I am fine I promise you, I’m just getting old. But one sector on the ASX that is looking tired is the tech sector. Perhaps surprisingly, we’ve got the newly created tech index here in Australia down some 20% from its peak. Good quality tech companies are down with Xero 23% off its peak and even the poster child for the growth sector, Afterpay, is now down 45% from its peak just a couple of months ago. Alex, what’s happening out there?
Alex
A lot of concerns around the movement in interest rates across the world being higher, but also a lot of enthusiasm coming out of this space.
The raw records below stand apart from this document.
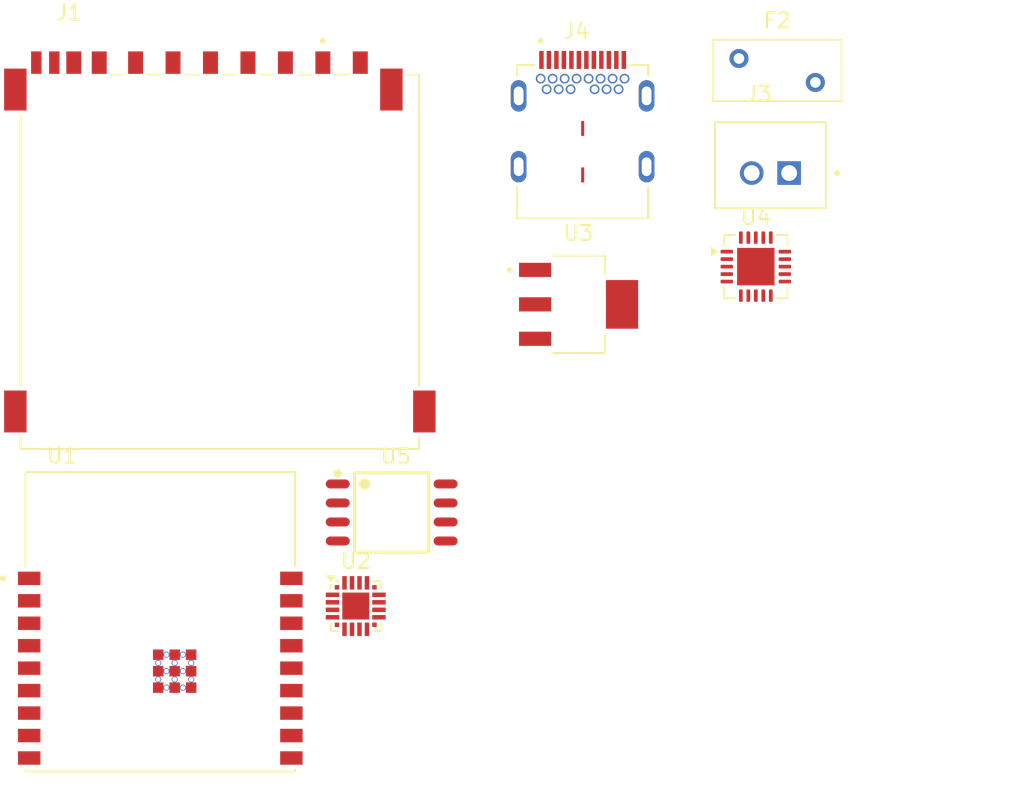
<source format=kicad_pcb>
(kicad_pcb
	(version 20241229)
	(generator "pcbnew")
	(generator_version "9.0")
	(general
		(thickness 1.6)
		(legacy_teardrops no)
	)
	(paper "A4")
	(layers
		(0 "F.Cu" signal)
		(2 "B.Cu" signal)
		(9 "F.Adhes" user "F.Adhesive")
		(11 "B.Adhes" user "B.Adhesive")
		(13 "F.Paste" user)
		(15 "B.Paste" user)
		(5 "F.SilkS" user "F.Silkscreen")
		(7 "B.SilkS" user "B.Silkscreen")
		(1 "F.Mask" user)
		(3 "B.Mask" user)
		(17 "Dwgs.User" user "User.Drawings")
		(19 "Cmts.User" user "User.Comments")
		(21 "Eco1.User" user "User.Eco1")
		(23 "Eco2.User" user "User.Eco2")
		(25 "Edge.Cuts" user)
		(27 "Margin" user)
		(31 "F.CrtYd" user "F.Courtyard")
		(29 "B.CrtYd" user "B.Courtyard")
		(35 "F.Fab" user)
		(33 "B.Fab" user)
		(39 "User.1" user)
		(41 "User.2" user)
		(43 "User.3" user)
		(45 "User.4" user)
	)
	(setup
		(pad_to_mask_clearance 0)
		(allow_soldermask_bridges_in_footprints no)
		(tenting front back)
		(pcbplotparams
			(layerselection 0x00000000_00000000_55555555_5755f5ff)
			(plot_on_all_layers_selection 0x00000000_00000000_00000000_00000000)
			(disableapertmacros no)
			(usegerberextensions no)
			(usegerberattributes yes)
			(usegerberadvancedattributes yes)
			(creategerberjobfile yes)
			(dashed_line_dash_ratio 12.000000)
			(dashed_line_gap_ratio 3.000000)
			(svgprecision 4)
			(plotframeref no)
			(mode 1)
			(useauxorigin no)
			(hpglpennumber 1)
			(hpglpenspeed 20)
			(hpglpendiameter 15.000000)
			(pdf_front_fp_property_popups yes)
			(pdf_back_fp_property_popups yes)
			(pdf_metadata yes)
			(pdf_single_document no)
			(dxfpolygonmode yes)
			(dxfimperialunits yes)
			(dxfusepcbnewfont yes)
			(psnegative no)
			(psa4output no)
			(plot_black_and_white yes)
			(sketchpadsonfab no)
			(plotpadnumbers no)
			(hidednponfab no)
			(sketchdnponfab yes)
			(crossoutdnponfab yes)
			(subtractmaskfromsilk no)
			(outputformat 1)
			(mirror no)
			(drillshape 1)
			(scaleselection 1)
			(outputdirectory "")
		)
	)
	(net 0 "")
	(net 1 "/+5V_USB")
	(net 2 "/VBUS")
	(net 3 "unconnected-(J1-CD{slash}DAT3-Pad1)")
	(net 4 "unconnected-(J1-CMD-Pad2)")
	(net 5 "SHIELD_GND")
	(net 6 "unconnected-(J1-DAT2-Pad9)")
	(net 7 "unconnected-(J1-PadWP)")
	(net 8 "unconnected-(J1-PadCD_IND)")
	(net 9 "unconnected-(J1-VSS1-Pad3)")
	(net 10 "unconnected-(J1-CLK-Pad5)")
	(net 11 "unconnected-(J1-DAT0-Pad7)")
	(net 12 "unconnected-(J1-DAT1-Pad8)")
	(net 13 "unconnected-(J1-VDD1-Pad4)")
	(net 14 "unconnected-(J1-VSS2-Pad6)")
	(net 15 "+BATT")
	(net 16 "GND")
	(net 17 "unconnected-(J4-SSRXP1-PadB11)")
	(net 18 "unconnected-(J4-SSTXP1-PadA2)")
	(net 19 "/USB_DN")
	(net 20 "unconnected-(J4-SSRXN2-PadA10)")
	(net 21 "/USB_DP")
	(net 22 "unconnected-(J4-SSTXP2-PadB2)")
	(net 23 "unconnected-(J4-SBU1-PadA8)")
	(net 24 "unconnected-(J4-SBU2-PadB8)")
	(net 25 "unconnected-(J4-SSRXN1-PadB10)")
	(net 26 "Net-(J4-CC2)")
	(net 27 "unconnected-(J4-SSTXN1-PadA3)")
	(net 28 "Net-(J4-CC1)")
	(net 29 "unconnected-(J4-SSTXN2-PadB3)")
	(net 30 "unconnected-(J4-SSRXP2-PadA11)")
	(net 31 "unconnected-(U1-TXD-Pad12)")
	(net 32 "unconnected-(U1-IO6-Pad5)")
	(net 33 "unconnected-(U1-EN-Pad2)")
	(net 34 "unconnected-(U1-IO9-Pad8)")
	(net 35 "unconnected-(U1-IO4-Pad3)")
	(net 36 "unconnected-(U1-IO19-Pad14)")
	(net 37 "unconnected-(U1-IO10-Pad10)")
	(net 38 "unconnected-(U1-IO7-Pad6)")
	(net 39 "unconnected-(U1-IO18-Pad13)")
	(net 40 "unconnected-(U1-IO5-Pad4)")
	(net 41 "unconnected-(U1-RXD-Pad11)")
	(net 42 "unconnected-(U1-IO3-Pad15)")
	(net 43 "unconnected-(U1-IO0-Pad18)")
	(net 44 "unconnected-(U1-3V3-Pad1)")
	(net 45 "unconnected-(U1-IO2-Pad16)")
	(net 46 "unconnected-(U1-IO1-Pad17)")
	(net 47 "unconnected-(U1-IO8-Pad7)")
	(net 48 "unconnected-(U2-VDD-Pad6)")
	(net 49 "unconnected-(U2-~{RXT}{slash}GPIO.3-Pad19)")
	(net 50 "unconnected-(U2-SUSPEND-Pad14)")
	(net 51 "unconnected-(U2-VBUS-Pad8)")
	(net 52 "unconnected-(U2-CLK{slash}GPIO.0-Pad2)")
	(net 53 "unconnected-(U2-~{RTS}-Pad16)")
	(net 54 "unconnected-(U2-~{RST}-Pad9)")
	(net 55 "unconnected-(U2-RS485{slash}GPIO.1-Pad1)")
	(net 56 "unconnected-(U2-NC-Pad10)")
	(net 57 "Net-(U2-GND-Pad12)")
	(net 58 "unconnected-(U2-RXD-Pad17)")
	(net 59 "unconnected-(U2-~{CTS}-Pad15)")
	(net 60 "unconnected-(U2-~{TXT}{slash}GPIO.2-Pad20)")
	(net 61 "unconnected-(U2-VREGIN-Pad7)")
	(net 62 "unconnected-(U2-D--Pad5)")
	(net 63 "unconnected-(U2-~{WAKEUP}-Pad13)")
	(net 64 "unconnected-(U2-~{SUSPEND}-Pad11)")
	(net 65 "unconnected-(U2-D+-Pad4)")
	(net 66 "unconnected-(U2-TXD-Pad18)")
	(net 67 "unconnected-(U3-VOUT_4-Pad4)")
	(net 68 "+3.3V")
	(net 69 "+5V")
	(net 70 "Net-(U4-PROG3)")
	(net 71 "Net-(U4-PROG1)")
	(net 72 "Net-(U4-~{TE})")
	(net 73 "Net-(D5-K)")
	(net 74 "Net-(D6-K)")
	(net 75 "Net-(D4-K)")
	(net 76 "Net-(U4-THERM)")
	(net 77 "unconnected-(U5-DI(IO0)-Pad5)")
	(net 78 "unconnected-(U5-~{CS}-Pad1)")
	(net 79 "unconnected-(U5-CLK-Pad6)")
	(net 80 "unconnected-(U5-GND-Pad4)")
	(net 81 "unconnected-(U5-VCC-Pad8)")
	(net 82 "unconnected-(U5-~{WP}(IO2)-Pad3)")
	(net 83 "unconnected-(U5-DO(IO1)-Pad2)")
	(net 84 "unconnected-(U5-~{HOLD}{slash}~{RESET}(IO3)-Pad7)")
	(footprint "ESP32-C3-WROOM-02-H4:MODULE_ESP32-C3-WROOM-02-H4" (layer "F.Cu") (at 93.3125 80.22))
	(footprint "Package_DFN_QFN:SiliconLabs_QFN-20-1EP_3x3mm_P0.5mm_EP1.8x1.8mm" (layer "F.Cu") (at 106.3575 79.17))
	(footprint "GSD090012SEU:AMPHENOL_GSD090012SEU" (layer "F.Cu") (at 97.2875 56.175))
	(footprint "LM1117-3V3:VREG_LM1117MPX-3.3_NOPB" (layer "F.Cu") (at 121.2325 59.02))
	(footprint "SS-52400-002:BELFUSE_SS-52400-002" (layer "F.Cu") (at 121.5025 49.825))
	(footprint "B2B-XH-A__LF__SN_:JST_B2B-XH-A__LF__SN_" (layer "F.Cu") (at 134.0375 49.725))
	(footprint "Package_DFN_QFN:QFN-20-1EP_4x4mm_P0.5mm_EP2.5x2.5mm" (layer "F.Cu") (at 133.0625 56.5))
	(footprint "Fuse:Fuse_BelFuse_0ZRE0005FF_L8.3mm_W3.8mm" (layer "F.Cu") (at 131.9375 42.6))
	(footprint "W25Q32JVSSIQ:SOIC127P790X216-8N" (layer "F.Cu") (at 108.7575 72.92))
	(embedded_fonts no)
)

</source>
And it’s not just the high growth tech names. There’s a lot of businesses in there that were COVID beneficiaries, the likes of Redbubble halved, Kogan down 60%.
Those businesses really had a lot of enthusiasm implied in those share prices that have now drawn down substantially.
Steve
We’re seeing this across both of our portfolios, the International Fund too, it’s been largely indiscriminate in that space. If you report some great numbers, you get whacked and if you report disappointing numbers, you get double whacked, and that has been the moral of the story.
But there are some interesting businesses out there starting to trade at much more attractive prices. I think some of these companies had a really long way to fall. It’s really worth thinking about their need for cash, or if they’re a cash burning company then the low share price itself being can become reinforcing. But we’re looking at the area with a lot more interest than we’ve had before.
Alex
That’s right and we do own some stocks that are tech oriented and some more stocks that are growing. We own RPM Global, which you would have read about in monthly reports. It’s one of the largest positions and it’s one that really has been hitting new highs recently.
I think the rationale for that starts in the stock being largely ignored by a lot of investors not caught up in a lot of the mania that followed COVID. Also some reasonable expectations there that are now starting to show. Life360 is another stock that’s not far off its highs despite being a US centric, growth business. It has much the same setup, lower expectations, and really just starting to make itself more known to the investment community.
Steve
I think most of those investments are probably in the COVID reopening trade. They suffered before because of COVID over the past 12 months. So people are seeing them more as winners coming out of this. In our portfolio it’s been the consumer discretionary side of things that did very well through COVID that’s been harder hit than the tech companies that we own. It’s been a violent selloff out there in this space and we’ve got a good list of probably eight to ten businesses that we’d love to own at the right price that are a lot closer to it today. So if this goes on for a few more months, you can expect to see a few more new names in the Australian Fund portfolio.